## What is expected:
Transcribe the passage in the DataHub integration text starting with "Machine learning heavily" and going on through "the MLW documentation.".

In TrendMiner you have to connect to the Dremio view c8y_cdh_tm_measurements_live using ODBC. For the ODBC connection settings, you have to navigate to the Home page in the DataHub UI and click the ODBC icon to open the ODBC connection settings.

For more details on the steps required in TrendMiner, see also the corresponding TrendMiner documentation of the connector configuration.

Integrating DataHub with Machine Learning Workbench

Machine Learning Workbench (MLW) is designed to facilitate the work of data scientists and machine learning practitioners by streamlining model training and evaluation activities. MLW provides a no-code UI as well as a Jupyter Notebook based setup for the various machine learning tasks.

Machine learning heavily relies on suitable datasets for training and evaluating models. For the specific case of IoT data, MLW offers tooling to ingest and process data from devices connected to the Cumulocity IoT platform. In particular, MLW can process the data which DataHub has offloaded into a data lake. For that purpose, MLW provides a connector for DataHub, which fetches the data from the data lake using a SQL query. The imported data is then stored in CSV format in MLW. Once the data is in place, you can start training or evaluating corresponding machine learning models.

For detailed instructions on how to leverage data offloaded by DataHub in MLW see section Data pull of the MLW documentation.

## Source material:

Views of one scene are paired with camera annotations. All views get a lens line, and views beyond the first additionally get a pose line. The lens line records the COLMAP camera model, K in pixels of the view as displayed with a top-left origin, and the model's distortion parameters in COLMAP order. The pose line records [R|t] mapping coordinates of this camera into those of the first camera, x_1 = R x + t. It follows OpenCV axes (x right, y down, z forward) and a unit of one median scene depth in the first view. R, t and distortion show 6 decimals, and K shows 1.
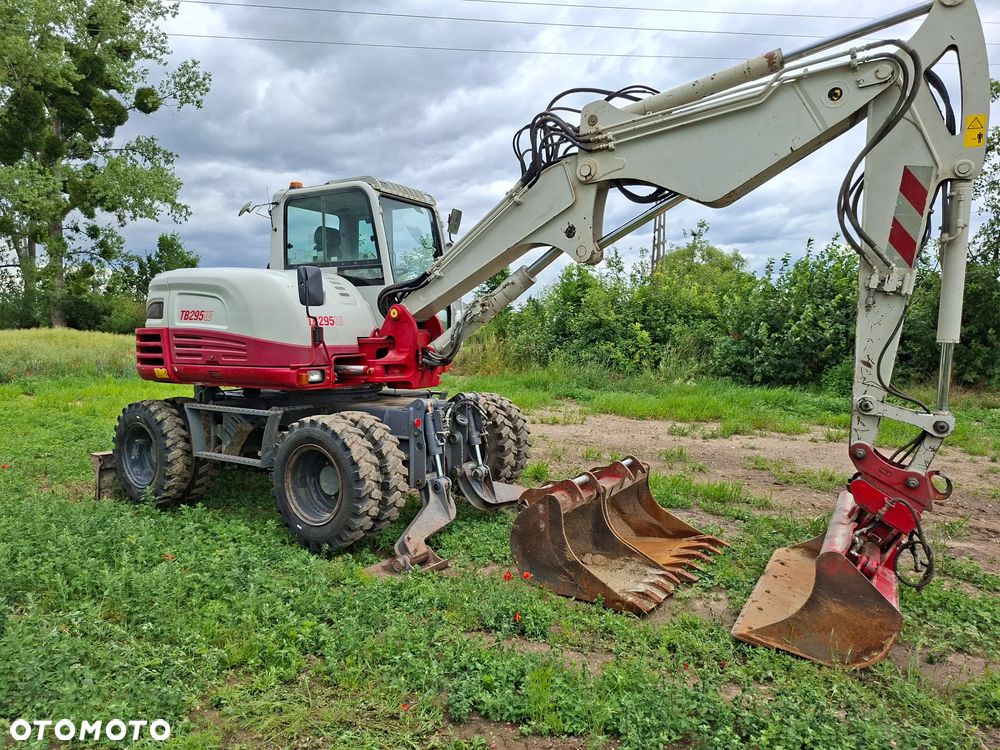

## Solution to this problem:
Machine learning heavily relies on suitable datasets for training and evaluating models. For the specific case of IoT data, MLW offers tooling to ingest and process data from devices connected to the Cumulocity IoT platform. In particular, MLW can process the data which DataHub has offloaded into a data lake. For that purpose, MLW provides a connector for DataHub, which fetches the data from the data lake using a SQL query. The imported data is then stored in CSV format in MLW. Once the data is in place, you can start training or evaluating corresponding machine learning models.

For detailed instructions on how to leverage data offloaded by DataHub in MLW see section Data pull of the MLW documentation.